Transcribed page contents:

■ ■ ■ ■ ■ ■ ■

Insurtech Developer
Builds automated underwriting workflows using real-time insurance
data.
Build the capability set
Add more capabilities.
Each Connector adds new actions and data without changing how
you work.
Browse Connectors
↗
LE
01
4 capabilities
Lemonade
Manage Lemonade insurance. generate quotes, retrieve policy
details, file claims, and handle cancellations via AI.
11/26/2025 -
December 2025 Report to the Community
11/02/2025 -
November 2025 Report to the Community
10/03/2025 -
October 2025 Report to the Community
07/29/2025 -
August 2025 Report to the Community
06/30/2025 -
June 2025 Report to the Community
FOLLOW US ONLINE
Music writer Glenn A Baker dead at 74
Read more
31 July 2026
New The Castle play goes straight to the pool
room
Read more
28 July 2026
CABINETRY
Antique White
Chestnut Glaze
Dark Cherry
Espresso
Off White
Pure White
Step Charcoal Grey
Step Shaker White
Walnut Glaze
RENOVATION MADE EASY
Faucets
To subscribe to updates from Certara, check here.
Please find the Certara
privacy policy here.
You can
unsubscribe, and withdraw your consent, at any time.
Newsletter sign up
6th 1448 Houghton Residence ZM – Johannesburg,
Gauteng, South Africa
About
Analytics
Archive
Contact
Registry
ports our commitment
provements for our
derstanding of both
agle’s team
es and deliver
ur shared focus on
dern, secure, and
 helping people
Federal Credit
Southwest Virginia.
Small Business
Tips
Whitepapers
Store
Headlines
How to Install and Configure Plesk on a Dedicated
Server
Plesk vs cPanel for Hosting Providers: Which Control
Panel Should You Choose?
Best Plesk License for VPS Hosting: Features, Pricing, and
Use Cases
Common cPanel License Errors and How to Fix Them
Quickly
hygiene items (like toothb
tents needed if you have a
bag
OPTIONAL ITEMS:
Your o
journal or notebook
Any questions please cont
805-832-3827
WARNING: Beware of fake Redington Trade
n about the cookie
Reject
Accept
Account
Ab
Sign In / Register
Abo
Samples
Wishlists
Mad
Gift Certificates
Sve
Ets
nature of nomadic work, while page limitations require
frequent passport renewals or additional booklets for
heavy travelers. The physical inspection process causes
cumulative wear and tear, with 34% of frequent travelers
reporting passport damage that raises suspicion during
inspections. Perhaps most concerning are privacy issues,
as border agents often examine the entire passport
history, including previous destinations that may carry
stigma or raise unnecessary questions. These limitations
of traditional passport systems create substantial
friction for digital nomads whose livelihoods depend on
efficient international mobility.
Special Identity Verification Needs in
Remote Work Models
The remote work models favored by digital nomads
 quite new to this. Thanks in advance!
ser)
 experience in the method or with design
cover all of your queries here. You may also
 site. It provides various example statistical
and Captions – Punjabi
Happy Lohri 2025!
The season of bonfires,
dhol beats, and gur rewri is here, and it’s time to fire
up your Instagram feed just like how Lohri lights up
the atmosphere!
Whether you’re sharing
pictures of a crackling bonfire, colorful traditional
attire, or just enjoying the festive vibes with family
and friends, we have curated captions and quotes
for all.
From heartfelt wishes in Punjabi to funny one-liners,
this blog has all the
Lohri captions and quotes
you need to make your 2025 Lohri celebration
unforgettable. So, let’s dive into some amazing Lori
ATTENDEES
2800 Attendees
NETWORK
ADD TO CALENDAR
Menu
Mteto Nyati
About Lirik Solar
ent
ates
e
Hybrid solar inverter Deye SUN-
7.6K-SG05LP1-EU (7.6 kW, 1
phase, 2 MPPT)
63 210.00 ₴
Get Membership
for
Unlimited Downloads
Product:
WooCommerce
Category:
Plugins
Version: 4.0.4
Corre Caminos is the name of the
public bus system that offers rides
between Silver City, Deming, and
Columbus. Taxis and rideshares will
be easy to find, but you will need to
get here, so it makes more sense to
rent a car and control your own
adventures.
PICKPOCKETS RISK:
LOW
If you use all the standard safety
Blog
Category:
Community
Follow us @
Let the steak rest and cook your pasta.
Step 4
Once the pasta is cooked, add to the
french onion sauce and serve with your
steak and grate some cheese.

■ ■ ■ ■ ■ ■ ■

Task requirements.
Emit verbatim the lines running from the one with "between Silver City, Deming, and" through the last line of the data, both endpoints inclusive.

Written answer.
between Silver City, Deming, and
Columbus. Taxis and rideshares will
be easy to find, but you will need to
get here, so it makes more sense to
rent a car and control your own
adventures.
PICKPOCKETS RISK:
LOW
If you use all the standard safety
Blog
Category:
Community
Follow us @
Let the steak rest and cook your pasta.
Step 4
Once the pasta is cooked, add to the
french onion sauce and serve with your
steak and grate some cheese.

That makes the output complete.